The data START

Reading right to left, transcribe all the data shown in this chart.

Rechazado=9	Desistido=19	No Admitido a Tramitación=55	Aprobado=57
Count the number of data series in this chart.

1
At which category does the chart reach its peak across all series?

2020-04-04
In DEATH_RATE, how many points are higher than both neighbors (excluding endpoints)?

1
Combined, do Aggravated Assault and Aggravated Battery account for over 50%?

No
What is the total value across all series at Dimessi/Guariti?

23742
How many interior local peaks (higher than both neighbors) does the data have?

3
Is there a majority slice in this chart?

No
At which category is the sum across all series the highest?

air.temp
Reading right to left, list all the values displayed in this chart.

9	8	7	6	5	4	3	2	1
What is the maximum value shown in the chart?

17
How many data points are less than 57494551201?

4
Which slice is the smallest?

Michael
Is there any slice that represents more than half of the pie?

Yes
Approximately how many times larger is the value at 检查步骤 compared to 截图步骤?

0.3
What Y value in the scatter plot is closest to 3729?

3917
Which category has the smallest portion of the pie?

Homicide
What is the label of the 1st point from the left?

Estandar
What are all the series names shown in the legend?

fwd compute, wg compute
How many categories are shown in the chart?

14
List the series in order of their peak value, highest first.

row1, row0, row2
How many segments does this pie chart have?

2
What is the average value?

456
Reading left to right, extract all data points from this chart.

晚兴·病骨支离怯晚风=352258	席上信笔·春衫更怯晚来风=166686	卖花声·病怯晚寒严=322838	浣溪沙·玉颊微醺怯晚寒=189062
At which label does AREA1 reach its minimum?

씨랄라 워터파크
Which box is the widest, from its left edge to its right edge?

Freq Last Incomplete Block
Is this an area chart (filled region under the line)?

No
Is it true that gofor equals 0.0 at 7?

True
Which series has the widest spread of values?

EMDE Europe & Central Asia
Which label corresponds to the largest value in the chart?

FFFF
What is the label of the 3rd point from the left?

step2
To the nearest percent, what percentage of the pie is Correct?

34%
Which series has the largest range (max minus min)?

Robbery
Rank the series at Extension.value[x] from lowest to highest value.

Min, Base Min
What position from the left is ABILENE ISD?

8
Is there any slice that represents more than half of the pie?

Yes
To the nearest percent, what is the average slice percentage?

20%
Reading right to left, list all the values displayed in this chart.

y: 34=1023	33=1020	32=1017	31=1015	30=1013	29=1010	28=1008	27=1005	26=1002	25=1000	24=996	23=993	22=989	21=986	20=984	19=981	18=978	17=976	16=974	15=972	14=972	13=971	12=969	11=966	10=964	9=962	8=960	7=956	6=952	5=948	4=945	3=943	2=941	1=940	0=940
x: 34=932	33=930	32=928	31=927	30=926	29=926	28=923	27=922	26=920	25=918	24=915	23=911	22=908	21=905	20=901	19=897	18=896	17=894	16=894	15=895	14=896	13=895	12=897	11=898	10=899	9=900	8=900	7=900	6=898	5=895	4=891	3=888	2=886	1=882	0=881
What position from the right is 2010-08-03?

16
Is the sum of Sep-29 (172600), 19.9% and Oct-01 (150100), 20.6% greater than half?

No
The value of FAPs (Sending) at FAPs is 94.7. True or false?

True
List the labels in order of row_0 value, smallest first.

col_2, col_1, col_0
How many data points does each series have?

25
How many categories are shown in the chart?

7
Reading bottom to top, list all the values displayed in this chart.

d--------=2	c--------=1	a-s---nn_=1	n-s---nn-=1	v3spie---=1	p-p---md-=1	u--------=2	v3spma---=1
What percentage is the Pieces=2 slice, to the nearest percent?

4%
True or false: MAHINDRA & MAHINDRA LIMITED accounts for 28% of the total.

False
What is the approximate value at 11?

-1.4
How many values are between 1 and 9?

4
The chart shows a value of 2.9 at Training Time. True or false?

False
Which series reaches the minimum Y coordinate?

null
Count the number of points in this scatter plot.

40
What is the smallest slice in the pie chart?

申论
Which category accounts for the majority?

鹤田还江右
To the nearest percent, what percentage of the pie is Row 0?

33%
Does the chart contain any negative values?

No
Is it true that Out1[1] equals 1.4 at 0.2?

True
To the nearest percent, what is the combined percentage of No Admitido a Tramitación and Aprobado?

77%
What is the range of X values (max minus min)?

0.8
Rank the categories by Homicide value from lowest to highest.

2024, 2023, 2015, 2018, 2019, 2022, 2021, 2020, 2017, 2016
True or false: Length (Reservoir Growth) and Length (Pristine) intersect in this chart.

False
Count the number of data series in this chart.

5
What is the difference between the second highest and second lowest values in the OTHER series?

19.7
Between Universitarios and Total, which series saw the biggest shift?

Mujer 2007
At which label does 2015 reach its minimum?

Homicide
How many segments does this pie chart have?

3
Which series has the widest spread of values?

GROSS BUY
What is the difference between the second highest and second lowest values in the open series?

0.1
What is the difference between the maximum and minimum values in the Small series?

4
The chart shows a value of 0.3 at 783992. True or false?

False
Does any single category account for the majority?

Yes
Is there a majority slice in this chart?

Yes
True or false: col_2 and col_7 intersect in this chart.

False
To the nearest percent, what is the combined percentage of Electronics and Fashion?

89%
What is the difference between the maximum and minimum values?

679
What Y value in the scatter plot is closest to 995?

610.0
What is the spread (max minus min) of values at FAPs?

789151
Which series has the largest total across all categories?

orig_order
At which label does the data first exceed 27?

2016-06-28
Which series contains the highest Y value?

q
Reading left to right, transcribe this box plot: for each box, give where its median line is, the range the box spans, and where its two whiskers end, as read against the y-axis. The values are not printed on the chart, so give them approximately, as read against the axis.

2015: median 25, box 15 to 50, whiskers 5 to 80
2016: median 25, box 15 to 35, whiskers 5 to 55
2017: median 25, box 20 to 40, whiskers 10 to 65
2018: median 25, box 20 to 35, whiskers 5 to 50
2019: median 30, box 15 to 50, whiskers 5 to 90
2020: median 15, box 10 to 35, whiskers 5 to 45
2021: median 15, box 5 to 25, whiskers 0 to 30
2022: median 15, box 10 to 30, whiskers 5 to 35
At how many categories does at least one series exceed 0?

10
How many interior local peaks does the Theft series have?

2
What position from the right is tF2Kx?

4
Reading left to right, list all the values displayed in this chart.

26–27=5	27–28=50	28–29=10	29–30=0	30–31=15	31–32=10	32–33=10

The data END

Exercise goal: Report only the number of lines in the rows above that contain the string "shows". The count is case-sensitive.

Your solution: 2